The provisions of sections 338.500 to 338.550 shall not apply to pharmacies domiciled or headquartered outside this state which are engaged in prescription drug sales that are delivered directly to patients within this state via common carrier, mail or a carrier service.
[3.] 2. Sections 338.500 to 338.550 shall expire on June 30, 2003.
[338.501. In fiscal year 2003, the amount generated by the tax imposed pursuant to section 338.500, less any amount paid pursuant to section 338.545, shall be used in the formula necessary to qualify for the calculations included in house bill 1102, section 2.325 through section 2.333 as passed by the ninety-first general assembly, second regular session.]
[338.525. If a pharmacy's gross retail prescription receipts are included in the revenue assessed by the federal reimbursement allowance or the nursing facility reimbursement allowance, the proportion of those taxes paid or the entire tax due shall be allowed as a credit for the pharmacy tax due pursuant to section 338.500.]
[338.545. 1. The Medicaid pharmacy dispensing fee shall be adjusted to include a supplemental payment amount equal to the tax assessment due plus ten percent.
2. The amount of the supplemental payment shall be adjusted once annually beginning July first or once annually after the initial start date of the pharmacy tax, whichever is later.
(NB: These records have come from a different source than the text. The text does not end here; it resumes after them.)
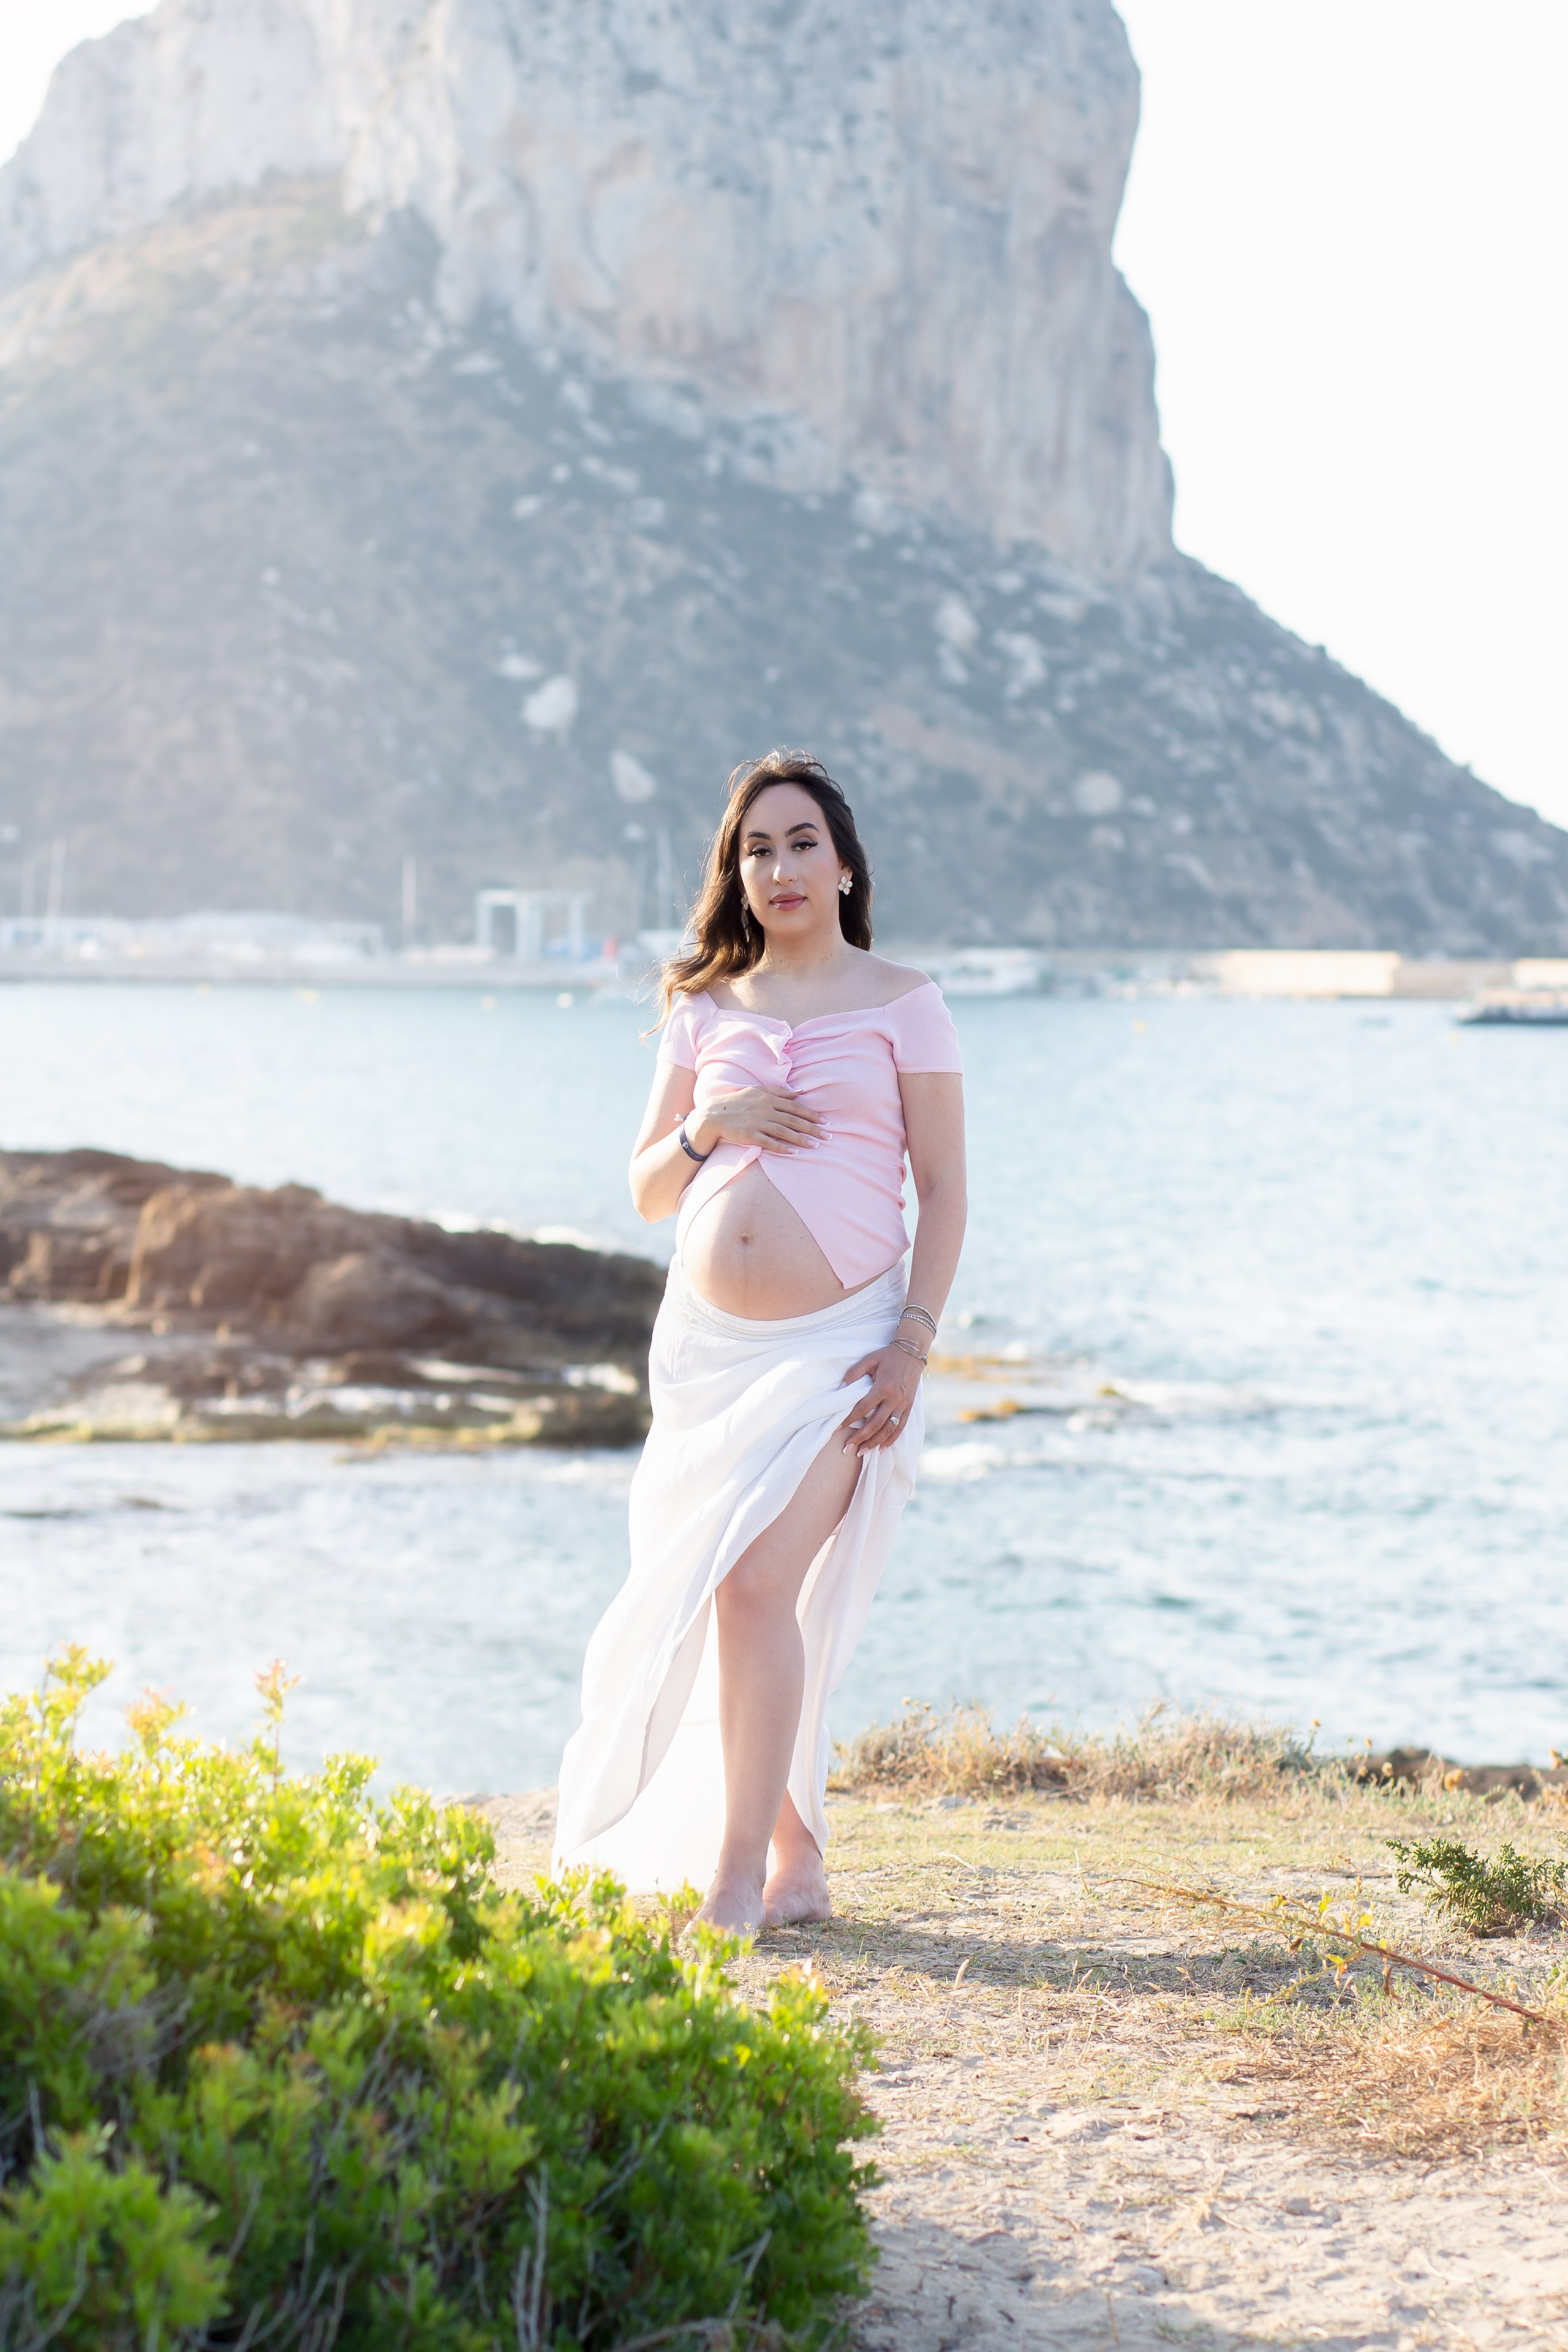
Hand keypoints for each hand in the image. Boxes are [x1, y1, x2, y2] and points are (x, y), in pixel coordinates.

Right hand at [690, 1086, 822, 1155]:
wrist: (713, 1114)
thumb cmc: (737, 1102)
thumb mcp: (757, 1091)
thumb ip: (779, 1091)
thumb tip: (799, 1092)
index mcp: (768, 1098)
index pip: (795, 1107)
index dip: (811, 1115)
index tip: (825, 1121)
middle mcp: (765, 1109)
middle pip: (793, 1120)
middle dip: (812, 1128)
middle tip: (828, 1135)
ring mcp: (757, 1122)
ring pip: (784, 1131)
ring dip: (801, 1139)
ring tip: (815, 1145)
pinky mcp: (750, 1135)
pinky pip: (769, 1142)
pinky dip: (782, 1147)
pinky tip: (794, 1152)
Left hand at [838, 1342, 921, 1456]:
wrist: (912, 1352)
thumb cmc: (887, 1355)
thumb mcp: (869, 1359)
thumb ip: (854, 1374)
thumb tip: (841, 1390)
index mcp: (883, 1387)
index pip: (863, 1409)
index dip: (849, 1419)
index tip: (837, 1428)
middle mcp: (894, 1399)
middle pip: (875, 1424)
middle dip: (860, 1438)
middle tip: (847, 1448)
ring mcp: (903, 1405)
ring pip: (888, 1429)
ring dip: (874, 1442)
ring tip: (861, 1451)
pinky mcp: (909, 1407)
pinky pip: (900, 1428)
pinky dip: (891, 1440)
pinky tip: (881, 1449)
3. If the pharmacy tax required by sections 338.500 to 338.550 is declared invalid, the pharmacy dispensing fee for the Medicaid program shall be the same as the amount required on July 1, 2001.]
Section B. Because immediate action is necessary to ensure the fiscal stability of the Senior Rx program, the repeal and reenactment of section 208.565 of this act is deemed necessary for the immediate preservation of the public health, welfare, peace, and safety, and is hereby declared to be an emergency act within the meaning of the constitution, and the repeal and reenactment of section 208.565 of this act shall be in full force and effect upon its passage and approval.